*Listed records*
* * * * * * * * *
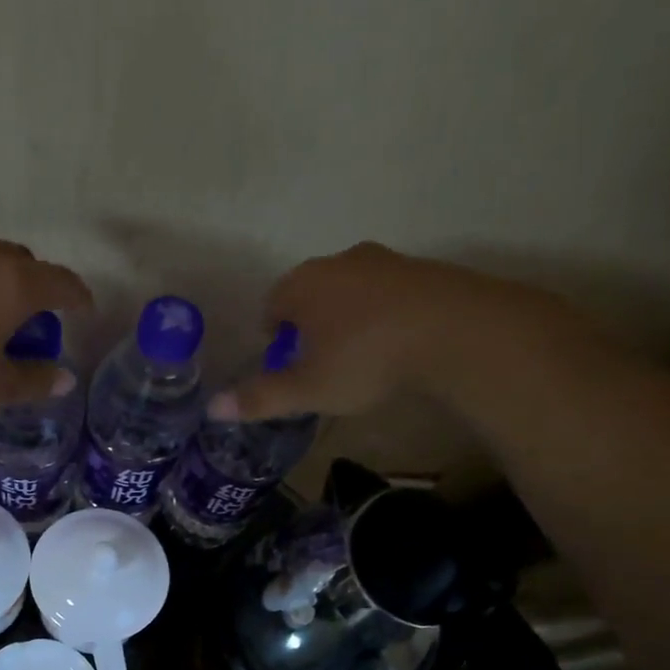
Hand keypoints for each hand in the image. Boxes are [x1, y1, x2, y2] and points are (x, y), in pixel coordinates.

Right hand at [206, 243, 557, 421]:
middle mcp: (338, 262)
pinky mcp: (424, 269)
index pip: (271, 306)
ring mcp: (384, 261)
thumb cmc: (365, 359)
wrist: (457, 332)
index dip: (273, 338)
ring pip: (350, 291)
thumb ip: (260, 397)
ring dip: (347, 318)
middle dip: (309, 326)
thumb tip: (212, 408)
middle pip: (310, 294)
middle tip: (320, 365)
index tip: (286, 366)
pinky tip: (397, 345)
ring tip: (360, 357)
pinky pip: (388, 294)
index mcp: (302, 285)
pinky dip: (384, 315)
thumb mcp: (307, 389)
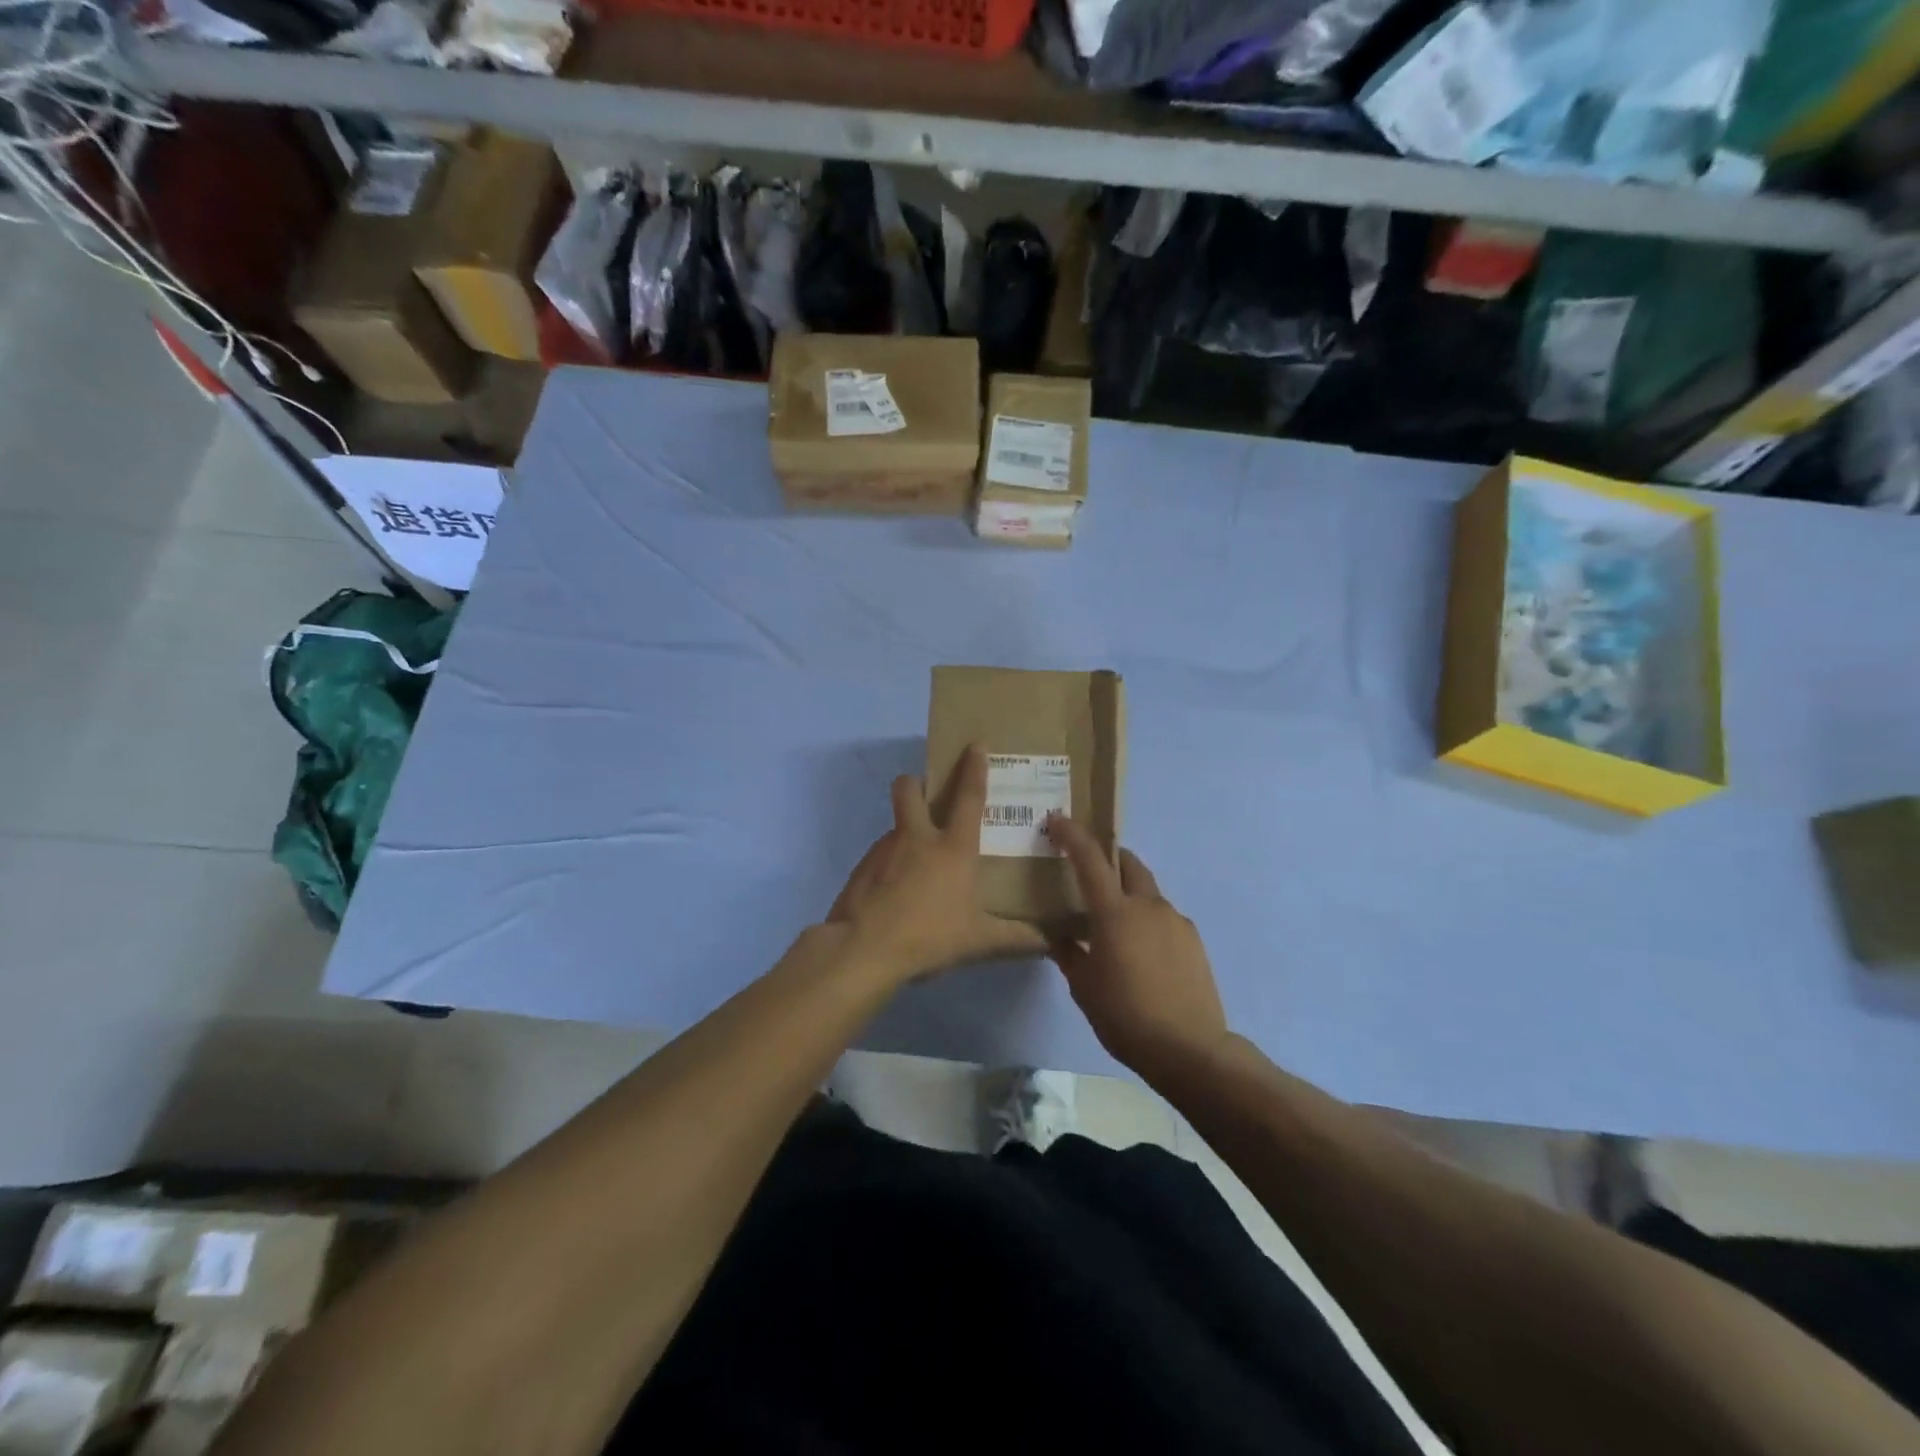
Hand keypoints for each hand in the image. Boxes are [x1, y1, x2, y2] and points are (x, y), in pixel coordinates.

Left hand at [825, 745, 1047, 983]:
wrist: (863, 949)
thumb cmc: (929, 936)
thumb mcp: (979, 941)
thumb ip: (1016, 938)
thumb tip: (1049, 942)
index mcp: (952, 848)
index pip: (968, 797)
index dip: (973, 768)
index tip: (975, 745)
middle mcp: (916, 838)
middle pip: (909, 789)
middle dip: (917, 782)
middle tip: (928, 798)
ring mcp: (884, 849)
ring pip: (894, 825)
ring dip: (906, 832)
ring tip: (918, 868)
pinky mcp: (861, 868)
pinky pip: (880, 856)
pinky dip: (890, 866)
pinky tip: (896, 894)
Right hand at [1046, 816, 1228, 1076]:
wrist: (1189, 1048)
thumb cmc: (1125, 1015)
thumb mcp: (1084, 987)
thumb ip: (1069, 953)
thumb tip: (1060, 936)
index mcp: (1114, 912)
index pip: (1090, 859)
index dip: (1072, 835)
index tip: (1056, 821)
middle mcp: (1148, 905)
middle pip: (1128, 864)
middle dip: (1109, 858)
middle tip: (1089, 871)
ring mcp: (1175, 921)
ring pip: (1147, 892)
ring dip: (1128, 894)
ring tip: (1114, 926)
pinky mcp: (1193, 940)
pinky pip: (1164, 917)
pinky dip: (1147, 920)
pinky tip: (1141, 952)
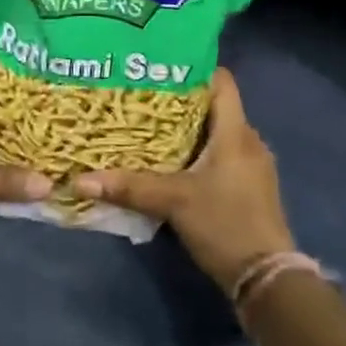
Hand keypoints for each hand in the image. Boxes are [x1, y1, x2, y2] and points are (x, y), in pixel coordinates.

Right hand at [71, 69, 292, 293]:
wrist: (266, 278)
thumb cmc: (224, 224)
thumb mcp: (173, 201)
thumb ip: (129, 187)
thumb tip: (80, 180)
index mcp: (236, 133)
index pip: (222, 82)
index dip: (193, 69)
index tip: (159, 67)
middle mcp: (249, 142)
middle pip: (214, 108)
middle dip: (180, 102)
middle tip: (141, 97)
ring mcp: (252, 167)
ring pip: (217, 134)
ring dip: (188, 130)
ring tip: (148, 127)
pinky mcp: (249, 188)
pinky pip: (221, 157)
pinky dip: (198, 153)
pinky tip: (171, 163)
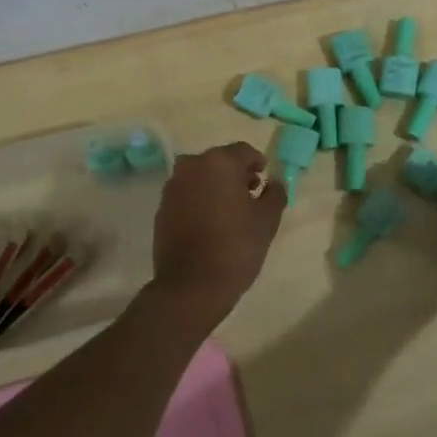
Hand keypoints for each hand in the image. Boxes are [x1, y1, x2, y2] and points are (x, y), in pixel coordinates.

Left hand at [149, 142, 285, 330]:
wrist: (191, 285)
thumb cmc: (235, 247)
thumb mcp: (267, 220)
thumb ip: (275, 194)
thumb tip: (274, 183)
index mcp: (219, 162)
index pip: (244, 151)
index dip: (257, 163)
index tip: (265, 180)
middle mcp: (192, 165)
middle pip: (220, 161)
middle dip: (236, 174)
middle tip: (251, 195)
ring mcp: (173, 186)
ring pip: (201, 176)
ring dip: (216, 186)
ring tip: (231, 211)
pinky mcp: (162, 207)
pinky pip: (187, 193)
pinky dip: (199, 199)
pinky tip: (210, 222)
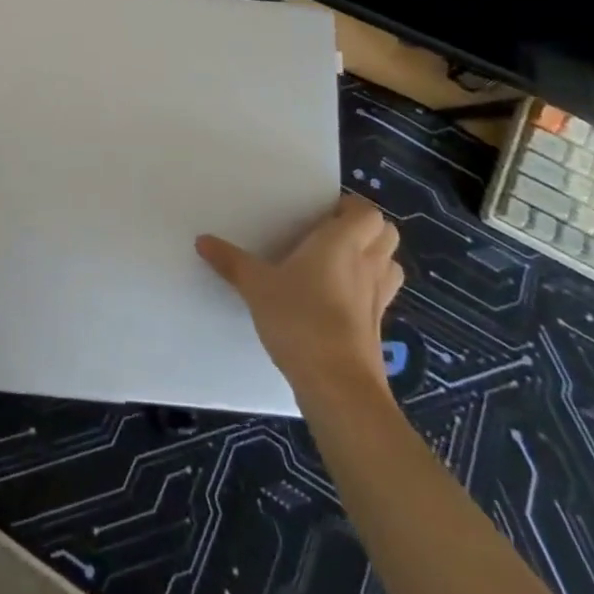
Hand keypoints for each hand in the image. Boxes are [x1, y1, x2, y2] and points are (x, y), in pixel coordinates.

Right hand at [196, 194, 402, 396]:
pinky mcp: (378, 328)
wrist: (337, 385)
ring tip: (340, 263)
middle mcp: (366, 265)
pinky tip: (338, 301)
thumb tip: (202, 240)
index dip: (351, 208)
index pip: (367, 212)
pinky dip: (367, 291)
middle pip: (387, 234)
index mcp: (342, 243)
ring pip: (390, 265)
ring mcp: (378, 299)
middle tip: (331, 233)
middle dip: (366, 229)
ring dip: (373, 259)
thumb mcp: (256, 286)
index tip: (323, 212)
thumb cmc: (300, 319)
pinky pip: (381, 296)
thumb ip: (231, 262)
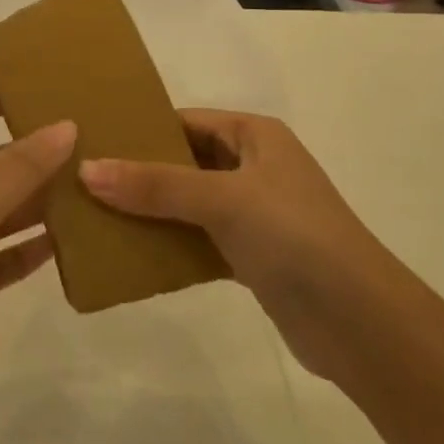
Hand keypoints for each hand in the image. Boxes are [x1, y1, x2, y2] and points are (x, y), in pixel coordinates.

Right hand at [79, 110, 385, 377]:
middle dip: (138, 171)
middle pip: (183, 161)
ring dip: (150, 210)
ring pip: (188, 202)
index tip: (91, 139)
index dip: (141, 128)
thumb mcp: (223, 200)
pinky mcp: (252, 255)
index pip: (185, 120)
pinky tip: (130, 252)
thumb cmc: (295, 237)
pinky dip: (169, 244)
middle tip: (82, 179)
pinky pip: (198, 239)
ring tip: (95, 214)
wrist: (361, 323)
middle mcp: (254, 167)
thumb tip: (86, 170)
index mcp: (255, 136)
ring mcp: (254, 213)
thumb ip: (155, 185)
* * * * * * * * *
*What to produce*
Would you copy every entry exactly as it stands, leaving out the pictures?

*Response to the exercise*
Hand keypoints for each hand in the image. Boxes are [x1, y1, x2, y2] and points are (x, y), in pixel coordinates.

Right hand at [206, 243, 557, 421]:
middle mcp: (338, 262)
pinky mcp: (424, 269)
index pip: (271, 306)
ring mcp: (384, 261)
thumb cmc: (365, 359)
wrist: (457, 332)
index dip: (273, 338)
ring pip: (350, 291)
thumb ip: (260, 397)
ring dip: (347, 318)
middle dip: (309, 326)
thumb tip: (212, 408)
middle pip: (310, 294)
middle tip: (320, 365)
index tip: (286, 366)
pinky tip: (397, 345)
ring tip: (360, 357)
pinky pip: (388, 294)
index mcp: (302, 285)
pinky dip: (384, 315)
thumb mcp: (307, 389)
Hand keypoints for each hand in the image. Boxes are [x1, y1, x2, y2] and points are (x, y), in pixel coordinates.

Left hand at [825, 745, 1047, 983]:
wrist: (863, 949)
thumb cmc: (929, 936)
thumb mcp: (979, 941)
thumb ip: (1016, 938)
thumb tip: (1049, 942)
index mcp: (952, 848)
index pip: (968, 797)
index dip: (973, 768)
index tip: (975, 745)
middle mcp: (916, 838)
middle pip: (909, 789)
middle dip: (917, 782)
middle tip: (928, 798)
ring mcp: (884, 849)
ring pip: (894, 825)
ring dip: (906, 832)
ring tip: (918, 868)
pinky mcp: (861, 868)
pinky pip: (880, 856)
pinky dip: (890, 866)
pinky tip: (896, 894)
Right hand at [1046, 816, 1228, 1076]:
wrist: (1189, 1048)
thumb cmc: (1125, 1015)
thumb mcp: (1084, 987)
thumb ip: (1069, 953)
thumb tip: (1060, 936)
index mcp: (1114, 912)
index pip: (1090, 859)
index dip: (1072, 835)
index tip: (1056, 821)
middle mcp: (1148, 905)
middle pip: (1128, 864)
middle dip: (1109, 858)
middle tip: (1089, 871)
ring mcp: (1175, 921)
ring pip: (1147, 892)
ring dip: (1128, 894)
ring tip: (1114, 926)
pinky mcp: (1193, 940)
pinky pip: (1164, 917)
pinky dip: (1147, 920)
pinky tip: (1141, 952)
Hand keypoints for each hand in the image. Boxes are [x1, y1, x2, y2] and points are (x, y), in pixel coordinates.

Right hand at [71, 69, 292, 293]:
wrist: (266, 278)
thumb cmc: (224, 224)
thumb mcp: (173, 201)
thumb ip: (129, 187)
thumb tip: (80, 180)
index mcp: (236, 133)
index pip: (222, 82)
index dip: (193, 69)
index tip: (159, 67)
middle mcp: (249, 142)
middle pip: (214, 108)
middle dip: (180, 102)
middle tip: (141, 97)
ring mcp: (252, 167)
ring pip: (217, 134)
ring dip: (188, 130)
ring tip: (148, 127)
pinky mcp: (249, 188)
pinky pip: (221, 157)
pinky dip: (198, 153)
pinky tip: (171, 163)
Hand keypoints for each hand in the image. Boxes are [x1, y1, x2, y2] and points are (x, y), in pixel coordinates.

Left hand at [149, 142, 285, 330]:
wrist: (191, 285)
thumb cmc: (235, 247)
thumb mcp: (267, 220)
thumb ip: (275, 194)
thumb tip: (274, 183)
index mcp: (219, 162)
index pip: (244, 151)
index dip: (257, 163)
index tip: (265, 180)
middle mcp: (192, 165)
middle pip: (220, 161)
middle dip: (236, 174)
middle tip: (251, 195)
ring mcp: (173, 186)
ring pip: (201, 176)
ring dip: (216, 186)
ring tip: (231, 211)
pinky mcp: (162, 207)
pinky pip: (187, 193)
pinky dip: (199, 199)
pinky tip: (210, 222)
Hand keypoints for each hand in the image. Boxes are [x1, y1, x2, y2] and points are (x, y), in pixel coordinates.

Right hand at [196, 194, 402, 396]:
pinky mcp: (378, 328)
wrist: (337, 385)
ring tip: (340, 263)
middle mcp: (366, 265)
pinky tip: (338, 301)
thumb tip: (202, 240)
index dip: (351, 208)
index pip: (367, 212)
pinky dip: (367, 291)
middle pip: (387, 234)
index mcp: (342, 243)
ring pip: (390, 265)
ring mcp: (378, 299)
middle tip: (331, 233)
middle dip: (366, 229)
ring dip: (373, 259)
thumb mcp: (256, 286)
index tip: (323, 212)
thumb cmc: (300, 319)
pinky pip: (381, 296)
thumb ip: (231, 262)
Hand keypoints for each hand in the image. Boxes are [x1, y1, x2, y2] and points are (x, y), in pixel coordinates.

Right hand at [79, 110, 385, 377]:
middle dip: (138, 171)
middle pip: (183, 161)
ring dip: (150, 210)
ring pip: (188, 202)
index tip: (91, 139)
index dip: (141, 128)
thumb mcp: (223, 200)
pinky mcp: (252, 255)
index pip: (185, 120)
pinky tip: (130, 252)
thumb cmc: (295, 237)
pinky dip: (169, 244)
middle tip: (82, 179)
pinky pip: (198, 239)
ring tip: (95, 214)
wrist: (361, 323)
middle mcp: (254, 167)
thumb tip: (86, 170)
index mcp: (255, 136)
ring mcp: (254, 213)
thumb ip: (155, 185)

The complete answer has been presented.